── DATASET RECORDS

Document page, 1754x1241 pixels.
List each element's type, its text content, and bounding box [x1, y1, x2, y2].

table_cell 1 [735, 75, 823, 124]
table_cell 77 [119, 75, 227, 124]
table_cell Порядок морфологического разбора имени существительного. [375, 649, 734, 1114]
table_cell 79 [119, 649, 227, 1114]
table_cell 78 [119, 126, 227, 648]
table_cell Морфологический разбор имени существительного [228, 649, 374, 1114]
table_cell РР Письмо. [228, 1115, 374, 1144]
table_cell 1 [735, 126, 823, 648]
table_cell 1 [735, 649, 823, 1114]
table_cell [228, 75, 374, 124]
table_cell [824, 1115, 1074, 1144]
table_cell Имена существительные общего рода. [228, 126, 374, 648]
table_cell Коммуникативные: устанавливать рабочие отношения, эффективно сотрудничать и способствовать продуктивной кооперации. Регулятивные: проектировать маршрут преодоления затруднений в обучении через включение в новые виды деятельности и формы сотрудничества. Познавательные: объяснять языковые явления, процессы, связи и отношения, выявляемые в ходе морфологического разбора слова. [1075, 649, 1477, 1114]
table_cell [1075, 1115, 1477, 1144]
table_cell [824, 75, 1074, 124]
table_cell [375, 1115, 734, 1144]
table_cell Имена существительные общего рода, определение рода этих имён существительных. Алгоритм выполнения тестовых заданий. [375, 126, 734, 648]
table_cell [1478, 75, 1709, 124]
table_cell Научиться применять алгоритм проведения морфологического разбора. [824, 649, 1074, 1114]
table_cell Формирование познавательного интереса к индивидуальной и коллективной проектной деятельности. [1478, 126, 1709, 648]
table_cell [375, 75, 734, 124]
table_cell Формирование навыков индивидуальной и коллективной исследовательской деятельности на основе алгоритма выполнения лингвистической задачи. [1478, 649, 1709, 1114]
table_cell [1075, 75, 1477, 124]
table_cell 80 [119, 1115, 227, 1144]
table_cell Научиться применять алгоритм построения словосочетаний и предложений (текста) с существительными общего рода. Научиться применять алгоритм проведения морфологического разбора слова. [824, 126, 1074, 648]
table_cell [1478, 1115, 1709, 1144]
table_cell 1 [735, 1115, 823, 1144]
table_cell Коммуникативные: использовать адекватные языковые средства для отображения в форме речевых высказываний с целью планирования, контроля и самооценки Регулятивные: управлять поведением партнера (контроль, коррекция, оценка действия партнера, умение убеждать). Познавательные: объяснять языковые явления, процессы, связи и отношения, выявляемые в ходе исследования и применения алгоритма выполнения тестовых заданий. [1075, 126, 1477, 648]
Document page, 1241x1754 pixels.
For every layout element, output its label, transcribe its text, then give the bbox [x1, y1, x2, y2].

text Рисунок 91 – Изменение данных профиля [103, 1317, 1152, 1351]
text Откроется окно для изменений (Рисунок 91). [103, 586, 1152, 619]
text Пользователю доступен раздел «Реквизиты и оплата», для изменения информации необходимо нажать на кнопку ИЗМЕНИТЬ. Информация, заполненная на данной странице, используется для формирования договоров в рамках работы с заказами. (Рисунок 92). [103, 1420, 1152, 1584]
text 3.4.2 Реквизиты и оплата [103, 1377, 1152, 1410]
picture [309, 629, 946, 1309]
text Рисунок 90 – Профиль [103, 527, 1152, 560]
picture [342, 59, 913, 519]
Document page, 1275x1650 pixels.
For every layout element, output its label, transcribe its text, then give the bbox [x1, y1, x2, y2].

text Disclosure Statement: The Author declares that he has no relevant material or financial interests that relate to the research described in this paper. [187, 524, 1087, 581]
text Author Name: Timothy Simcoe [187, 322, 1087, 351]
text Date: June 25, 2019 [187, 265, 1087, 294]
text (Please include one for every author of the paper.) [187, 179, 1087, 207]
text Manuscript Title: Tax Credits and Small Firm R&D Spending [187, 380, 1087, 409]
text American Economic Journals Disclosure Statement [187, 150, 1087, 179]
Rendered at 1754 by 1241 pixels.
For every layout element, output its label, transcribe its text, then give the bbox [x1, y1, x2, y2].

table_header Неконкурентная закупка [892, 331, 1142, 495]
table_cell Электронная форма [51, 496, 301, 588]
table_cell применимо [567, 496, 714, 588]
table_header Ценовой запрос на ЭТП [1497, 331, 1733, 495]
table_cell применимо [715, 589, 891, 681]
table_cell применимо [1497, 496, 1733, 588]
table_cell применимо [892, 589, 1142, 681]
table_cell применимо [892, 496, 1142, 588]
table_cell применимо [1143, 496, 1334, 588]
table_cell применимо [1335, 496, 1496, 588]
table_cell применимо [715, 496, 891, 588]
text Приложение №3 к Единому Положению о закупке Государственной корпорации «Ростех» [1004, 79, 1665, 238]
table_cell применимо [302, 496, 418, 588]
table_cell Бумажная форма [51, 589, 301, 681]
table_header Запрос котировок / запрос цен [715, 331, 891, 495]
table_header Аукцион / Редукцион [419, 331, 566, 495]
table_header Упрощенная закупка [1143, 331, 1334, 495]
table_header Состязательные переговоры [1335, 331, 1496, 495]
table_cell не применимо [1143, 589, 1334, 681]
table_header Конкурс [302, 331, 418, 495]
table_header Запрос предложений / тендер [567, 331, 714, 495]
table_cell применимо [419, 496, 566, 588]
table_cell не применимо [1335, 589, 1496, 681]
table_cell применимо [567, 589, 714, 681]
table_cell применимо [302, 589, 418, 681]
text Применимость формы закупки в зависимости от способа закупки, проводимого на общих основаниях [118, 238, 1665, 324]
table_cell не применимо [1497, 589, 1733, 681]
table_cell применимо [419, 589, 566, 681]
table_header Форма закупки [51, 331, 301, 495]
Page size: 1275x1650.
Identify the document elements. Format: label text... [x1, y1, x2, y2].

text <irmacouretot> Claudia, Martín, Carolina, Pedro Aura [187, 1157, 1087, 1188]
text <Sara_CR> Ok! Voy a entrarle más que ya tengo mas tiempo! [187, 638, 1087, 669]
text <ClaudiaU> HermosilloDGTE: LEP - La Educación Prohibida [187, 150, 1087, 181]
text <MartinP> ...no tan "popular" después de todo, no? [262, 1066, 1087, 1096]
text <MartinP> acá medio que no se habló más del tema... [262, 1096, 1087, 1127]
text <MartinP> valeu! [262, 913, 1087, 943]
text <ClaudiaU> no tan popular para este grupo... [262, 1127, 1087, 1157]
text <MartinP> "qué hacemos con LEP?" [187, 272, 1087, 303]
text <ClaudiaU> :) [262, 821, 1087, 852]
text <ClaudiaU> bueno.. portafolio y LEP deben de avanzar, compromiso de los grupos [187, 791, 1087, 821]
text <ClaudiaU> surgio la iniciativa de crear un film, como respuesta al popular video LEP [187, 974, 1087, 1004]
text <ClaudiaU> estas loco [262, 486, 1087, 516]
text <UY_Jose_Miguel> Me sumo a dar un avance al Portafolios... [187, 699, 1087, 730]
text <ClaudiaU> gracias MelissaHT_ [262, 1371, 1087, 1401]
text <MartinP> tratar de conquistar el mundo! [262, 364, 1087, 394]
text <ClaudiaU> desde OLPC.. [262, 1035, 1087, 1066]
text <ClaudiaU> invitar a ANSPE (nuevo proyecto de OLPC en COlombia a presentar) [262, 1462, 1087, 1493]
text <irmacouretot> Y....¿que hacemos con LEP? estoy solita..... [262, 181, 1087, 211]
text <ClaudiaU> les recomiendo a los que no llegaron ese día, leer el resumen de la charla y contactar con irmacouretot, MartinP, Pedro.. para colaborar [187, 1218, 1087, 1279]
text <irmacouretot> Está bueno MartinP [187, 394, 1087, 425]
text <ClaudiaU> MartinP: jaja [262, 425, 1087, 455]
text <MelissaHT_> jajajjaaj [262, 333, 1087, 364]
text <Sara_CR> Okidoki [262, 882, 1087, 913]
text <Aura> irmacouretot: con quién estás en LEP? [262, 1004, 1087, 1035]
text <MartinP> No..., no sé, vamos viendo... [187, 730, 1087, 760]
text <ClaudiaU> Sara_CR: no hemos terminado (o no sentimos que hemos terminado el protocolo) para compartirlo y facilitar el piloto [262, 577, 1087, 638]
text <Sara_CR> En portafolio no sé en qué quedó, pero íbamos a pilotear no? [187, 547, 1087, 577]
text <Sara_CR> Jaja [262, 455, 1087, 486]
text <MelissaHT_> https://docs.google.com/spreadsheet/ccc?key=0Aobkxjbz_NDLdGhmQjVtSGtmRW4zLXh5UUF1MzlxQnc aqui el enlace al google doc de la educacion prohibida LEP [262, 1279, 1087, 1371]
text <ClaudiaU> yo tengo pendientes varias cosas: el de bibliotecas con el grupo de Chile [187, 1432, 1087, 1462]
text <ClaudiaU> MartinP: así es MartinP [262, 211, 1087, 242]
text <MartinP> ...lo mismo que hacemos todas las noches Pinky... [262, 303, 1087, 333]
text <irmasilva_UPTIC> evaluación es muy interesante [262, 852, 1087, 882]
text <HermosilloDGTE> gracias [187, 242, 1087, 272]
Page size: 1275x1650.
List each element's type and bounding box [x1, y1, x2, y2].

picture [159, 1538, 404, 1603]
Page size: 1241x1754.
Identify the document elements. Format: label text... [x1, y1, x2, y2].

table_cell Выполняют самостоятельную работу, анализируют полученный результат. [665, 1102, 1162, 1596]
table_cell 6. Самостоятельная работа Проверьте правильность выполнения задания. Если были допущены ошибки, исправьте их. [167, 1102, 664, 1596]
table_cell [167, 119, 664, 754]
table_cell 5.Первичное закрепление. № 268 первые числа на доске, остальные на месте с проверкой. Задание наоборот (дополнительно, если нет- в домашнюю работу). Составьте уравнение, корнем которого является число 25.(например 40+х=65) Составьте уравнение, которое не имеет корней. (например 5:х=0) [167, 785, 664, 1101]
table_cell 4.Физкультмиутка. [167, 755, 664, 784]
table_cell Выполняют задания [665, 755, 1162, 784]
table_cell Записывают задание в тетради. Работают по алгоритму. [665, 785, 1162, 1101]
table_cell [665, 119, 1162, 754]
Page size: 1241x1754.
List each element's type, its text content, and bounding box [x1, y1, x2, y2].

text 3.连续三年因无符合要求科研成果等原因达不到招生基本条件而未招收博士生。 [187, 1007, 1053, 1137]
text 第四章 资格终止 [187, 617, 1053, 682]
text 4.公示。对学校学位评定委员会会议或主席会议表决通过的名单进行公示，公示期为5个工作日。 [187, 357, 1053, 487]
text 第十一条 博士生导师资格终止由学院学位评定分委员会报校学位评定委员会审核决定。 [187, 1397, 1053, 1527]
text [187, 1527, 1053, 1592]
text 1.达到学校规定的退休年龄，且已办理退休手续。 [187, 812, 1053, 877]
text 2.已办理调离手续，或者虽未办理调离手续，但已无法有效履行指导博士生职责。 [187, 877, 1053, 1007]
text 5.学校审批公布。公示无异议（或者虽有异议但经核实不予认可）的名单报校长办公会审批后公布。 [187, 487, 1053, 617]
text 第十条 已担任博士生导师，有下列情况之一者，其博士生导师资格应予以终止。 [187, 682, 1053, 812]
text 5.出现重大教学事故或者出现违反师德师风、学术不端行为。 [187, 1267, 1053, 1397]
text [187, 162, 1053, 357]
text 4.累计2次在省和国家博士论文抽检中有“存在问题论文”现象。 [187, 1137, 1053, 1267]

────

Find the line with "text [187, 1527, 1053, 1592]" in the listing. Reproduce it and all the lines after it, exactly, through the last line.

text [187, 1527, 1053, 1592]
text 1.达到学校规定的退休年龄，且已办理退休手续。 [187, 812, 1053, 877]
text 2.已办理调离手续，或者虽未办理调离手续，但已无法有效履行指导博士生职责。 [187, 877, 1053, 1007]
text 5.学校审批公布。公示无异议（或者虽有异议但经核实不予认可）的名单报校长办公会审批后公布。 [187, 487, 1053, 617]
text 第十条 已担任博士生导师，有下列情况之一者，其博士生导师资格应予以终止。 [187, 682, 1053, 812]
text 5.出现重大教学事故或者出现违反师德师风、学术不端行为。 [187, 1267, 1053, 1397]
text [187, 162, 1053, 357]
text 4.累计2次在省和国家博士论文抽检中有“存在问题论文”现象。 [187, 1137, 1053, 1267]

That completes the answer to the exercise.